13.  Exclusions and Limitations of Liability. To the full extent permitted by applicable law: (a) Company, NHL and the NHL Entities are not liable for incidental, consequential, special or exemplary damages including, without limitation, lost profits or loss of data, even if advised of the possibility of such damages and (b) Company’s and the NHL and NHL Entities’ maximum aggregate liability to Customer will not exceed the total fees paid for the NHL Data for the then-current NHL season.

14.  Additional Restrictions.

14.1 To the extent Customer has purchased either only a U.S. or international subscription to NHL Data, Customer shall geo-restrict access to the NHL Data to either the U.S. or international territory (as applicable).

14.2 Customer agrees to permit disclosure of its contact information to the NHL, the NHL Entities and/or third party(ies) designated by the NHL to take over the distribution of NHL Data contemplated by the Agreement.

14.3 Customer must at all times ensure that it is in compliance with the laws of its applicable jurisdiction.

14.4 All rights and/or licenses pursuant to this Addendum or an Order Form attached hereto shall be subject and subordinate to: (i) the NHL Constitution; (ii) the NHL By-Laws; (iii) all other rules, regulations, interpretations, procedures, policies, and resolutions of NHL; (iv) any agreement between or among NHL, its affiliates (including member clubs) and/or other parties in furtherance of NHL business or interests or as otherwise authorized directly or indirectly by the NHL Board of Governors, the NHL Commissioner, or the NHL Constitution or By-Laws; all as the same may now exist or hereafter be amended or enacted and all as they may be interpreted by the Commissioner.

14.5 Company and the NHL have the unconditional right to require Customer to block the distribution of some or all of the NHL Data on a specific third party website in the event that such website promotes any of the following;

a) Illegal gambling

b) Adult only content

c) Tobacco products

d) Firearms

e) Extreme fighting sports events (e.g. ultimate fighting, cage fighting)

f) Habit forming or illegal drugs

g) “900” or “976” numbers that bill the caller (e.g. sexually explicit or intimate phone services, phone services directed primarily at children)

15.  Third Party Beneficiary.  Company and Customer hereby acknowledge and agree that the NHL is a third party beneficiary of this Agreement, including this Addendum, and that, upon Customer’s acceptance of the Agreement, the NHL will have the right (and will be deemed to have accepted the right) to enforce the Agreement against Customer as a third party beneficiary hereof.  Company may, by written notice to Customer, transfer its rights and obligations under the Agreement pursuant to a novation agreement in favor of a transferee who accepts all obligations of Company under the Agreement.  Customer shall take all necessary actions to give effect to such novation, including the execution of relevant documents. 






Customer agrees that it shall at all times abide by the data security policy below:


Customer’s Data Security Obligations.

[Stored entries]
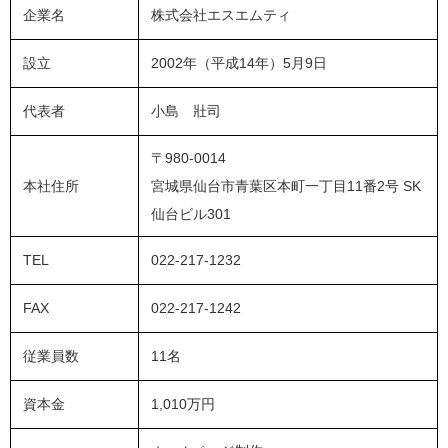
企業名
株式会社エスエムティ
設立
2002年（平成14年）5月9日
代表者
小島 壯司
〒980-0014
本社住所
宮城県仙台市青葉区本町一丁目11番2号 SK
仙台ビル301
TEL
022-217-1232
FAX
022-217-1242
従業員数
11名
資本金
1,010万円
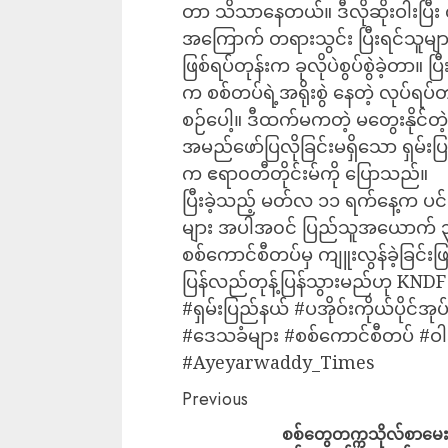
တာ သိသာနေတယ်။ ဒီလိုဆိုးဝါးပြီး 
အကြောက် တရားသွင်း ပြီးရင်သူများကိ
ဖြစ်ရပ်တုန်းက ခုလိုပဲစွပ်စွဲခဲ့တာ။ 
က စစ်တပ်ရဲ့အရိုးစွဲ နေတဲ့ လုပ်ရပ်တစ
စဉ်ပေါ့။ ဒီထက်မကတဲ့ မတွေးနိုင်တ
အမည်ဖော်ပြလိုခြင်းမရှိသော ရှမ်းပ
က ဧရာ၀တီတိုင်းမ်ကို ပြောသည်။
ပြီးခဲ့သည့် မတ်လ ၁၁ ရက်နေ့က ပင်လ
များ အပါအ၀င် ပြည်သူအယောက် ၃၀ 
စစ်ကောင်စီတပ်မှ ကျူးလွန်ခဲ့ခြင်းဖ
ပြန်လည်တုန့်ပြန်သွားမည်ဟု KN
#ရှမ်းပြည်နယ် #ပအိုဝ်းကိုယ်ပိုင်အုပ်
#ဒေသခံများ #စစ်ကောင်စီတပ် #ဝါဒဖ
#Ayeyarwaddy_Times
Previous
စစ်တွေတက္ကသိုလ်စာမေးပ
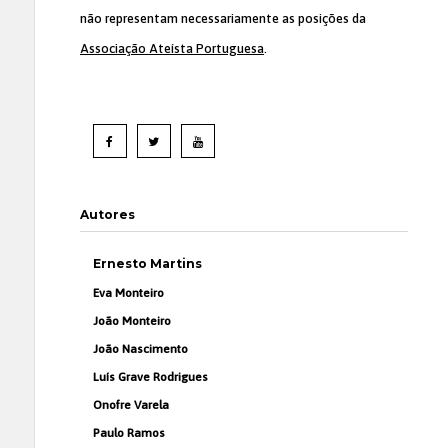
não representam necessariamente as posições da
Associação Ateísta Portuguesa
.
Autores
Ernesto Martins
Eva Monteiro
João Monteiro
João Nascimento
Luís Grave Rodrigues
Onofre Varela
Paulo Ramos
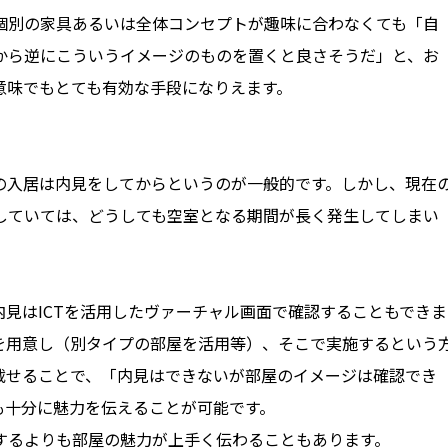
個別の家具あるいは全体コンセプトが趣味に合わなくても「自
から逆にこういうイメージのものを置くと良さそうだ」と、お
意味でもとても有効な手段になりえます。
の入居は内見をしてからというのが一般的です。しかし、現在
していては、どうしても空室となる期間が長く発生してしまい
見はICTを活用したヴァーチャル画面で確認することもできま
を用意し（別タイプの部屋を活用等）、そこで実施するという
載せることで、「内見はできないが部屋のイメージは確認でき
も十分に魅力を伝えることが可能です。
するよりも部屋の魅力が上手く伝わることもあります。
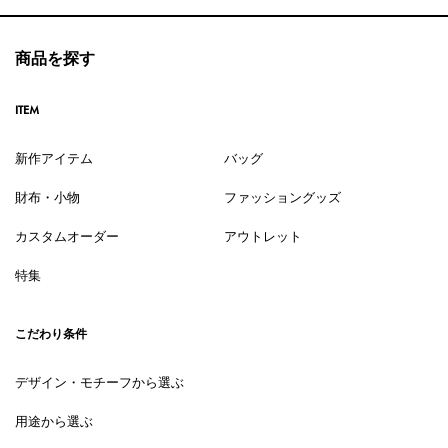
商品を探す
ITEM
新作アイテム
バッグ
財布・小物
ファッショングッズ
カスタムオーダー
アウトレット
特集
こだわり条件
デザイン・モチーフから選ぶ
用途から選ぶ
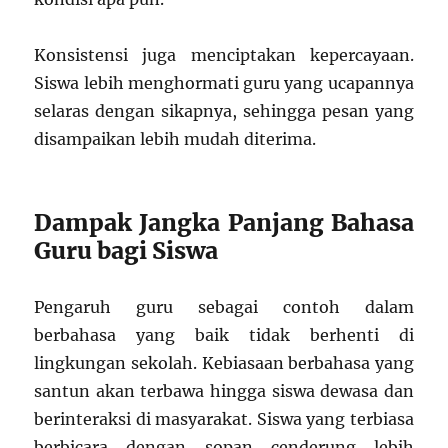
Konsistensi juga menciptakan kepercayaan.
Siswa lebih menghormati guru yang ucapannya
selaras dengan sikapnya, sehingga pesan yang
disampaikan lebih mudah diterima.
Dampak Jangka Panjang Bahasa
Guru bagi Siswa
Pengaruh guru sebagai contoh dalam
berbahasa yang baik tidak berhenti di
lingkungan sekolah. Kebiasaan berbahasa yang
santun akan terbawa hingga siswa dewasa dan
berinteraksi di masyarakat. Siswa yang terbiasa
berbicara dengan sopan cenderung lebih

**Task requirements**
1 > Summarize the NHL Data addendum excerpt in two sentences.
2 > Continue the NHL Data addendum excerpt after its final heading, "Customer's Data Security Obligations."
These records come from a separate source.

**Exercise answers**
1 > The NHL Data addendum excerpt excludes incidental, consequential, special and exemplary damages and caps the aggregate liability of Company, the NHL and the NHL Entities at the total fees paid for the NHL Data for the then-current NHL season. It also requires Customer to geo-restrict access when it holds only a U.S. or international subscription, permit disclosure of its contact information, comply with the laws of its jurisdiction, accept that its rights are subordinate to NHL rules and agreements, and block distribution on third-party websites that promote listed content such as illegal gambling or firearms when Company and the NHL require it, while the NHL is named a third party beneficiary entitled to enforce the Agreement against Customer.

2 >
    1.     Security Requirements.  Customer will use commercially reasonable efforts to establish, maintain and comply with administrative, technical and physical safeguards that are designed to (i) protect the security and integrity of Customer’s network, systems and operations, Company’s or third party’s syndication platform used to redistribute the NHL Data and the NHL Data, (ii) guard against Data Security Breaches and (iii) meet industry standard practices for the protection of content such as the NHL Data. In connection with its obligation to satisfy the Security Objectives, Customer will adhere, in all material respects, to the security standards and objectives described in this Exhibit A.

    2.     Encryption.  Customer will use, and will cause its personnel to use, appropriate forms of encryption or other secure technologies at all times in connection with the processing of NHL Data, including in connection with any transfer, communication, remote access or storage (including back-up storage) of NHL Data, as authorized or permitted under the Agreement.  

    3.     Location of Data. Customer will process NHL Data (including for back-up purposes) only on servers located in the countries specified in writing by Company. 

    4.     Data Security Breaches.

(a)            Notice.  Customer will provide to Company immediate written notice of all Data Security Breaches.  Such notice will summarize in reasonable detail the impact on the NHL Data or any individuals affected by such Data Security Breach and the corrective action taken or proposed to be taken by Customer.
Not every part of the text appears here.